A new report by the U.S. State Department lays out which countries are adhering to U.S. guidelines on Human Trafficking. The report divides the world into three tiers: those who fully meet minimum standards outlined in The Trafficking Victims Protection Act of 2000 (TVPA) for addressing human trafficking, those who don't fully meet the standards but who are making an effort to combat trafficking, and those who are not meeting the standards and are not making an effort to do so.
Human trafficking is the coercion of others to perform sex work, involuntary servitude or forced labor. A widespread form of modern-day slavery, victims are often smuggled across borders to work for nothing, though many are enslaved without migration.

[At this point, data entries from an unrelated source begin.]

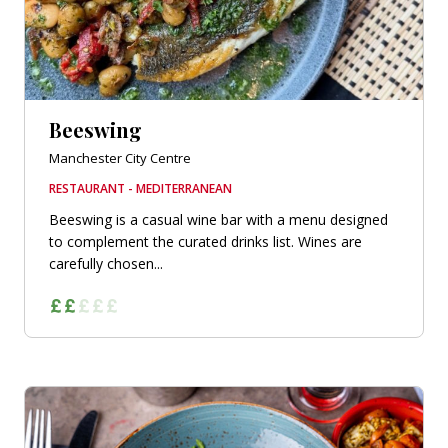
Beeswing
Manchester City Centre
RESTAURANT - MEDITERRANEAN
Beeswing is a casual wine bar with a menu designed
to complement the curated drinks list. Wines are
carefully chosen...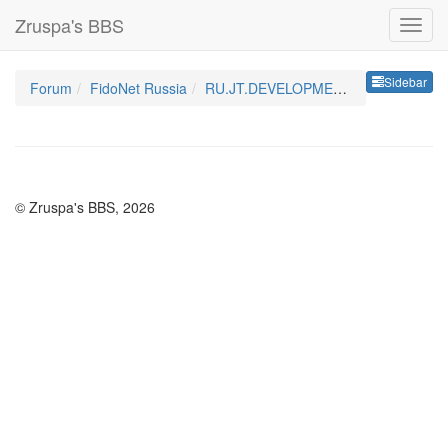
Zruspa's BBS
Sideb
Sidebar
Forum
FidoNet Russia
RU.JT.DEVELOPMENT
© Zruspa's BBS, 2026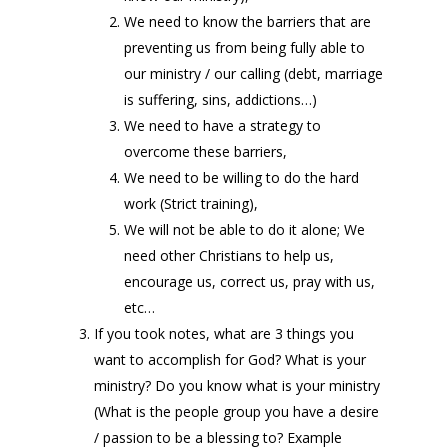
We need to know the barriers that are
preventing us from being fully able to
our ministry / our calling (debt, marriage
is suffering, sins, addictions…)
We need to have a strategy to
overcome these barriers,
We need to be willing to do the hard
work (Strict training),
We will not be able to do it alone; We
need other Christians to help us,
encourage us, correct us, pray with us,
etc…
If you took notes, what are 3 things you
want to accomplish for God? What is your
ministry? Do you know what is your ministry
(What is the people group you have a desire
/ passion to be a blessing to? Example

It's an international problem that ruins the lives of thousands of women, children and men. In 2016, over 66,000 victims of trafficking were identified by the 2017 U.S. Trafficking in Persons Report, but many more victims than this suffer in silence. Trafficking tears families apart and distorts nations' economies. Some governments are now beginning to address the crisis by adhering to the TVPA.
U.S. & World
Check out the map above to see what countries are doing the most and least to address human trafficking.
The TVPA defines “severe forms of trafficking in persons” as:
1. Sex trafficking in which a commercial sex act is induced by force, fraud, or coercion, or in which the person induced to perform such an act has not attained 18 years of age; or
2. The recruitment, harboring, transportation, provision, or obtaining of a person for labor or services, through the use of force, fraud, or coercion for the purpose of subjection to involuntary servitude, peonage, debt bondage, or slavery.
Here is more information on the categories:
The governments of countries that fully meet the TVPA’s minimum standards for the elimination of trafficking.
The governments of countries that do not fully meet the TVPA’s minimum standards but are making significant efforts to bring themselves into compliance with those standards.
Tier 2 Watch List
The government of countries that do not fully meet the TVPA’s minimum standards, but are making significant efforts to bring themselves into compliance with those standards, and for which:
a. the absolute number of victims of severe forms of trafficking is very significant or is significantly increasing;
b. there is a failure to provide evidence of increasing efforts to combat severe forms of trafficking in persons from the previous year, including increased investigations, prosecution, and convictions of trafficking crimes, increased assistance to victims, and decreasing evidence of complicity in severe forms of trafficking by government officials; or
c. the determination that a country is making significant efforts to bring itself into compliance with minimum standards was based on commitments by the country to take additional steps over the next year.
The governments of countries that do not fully meet the TVPA’s minimum standards and are not making significant efforts to do so.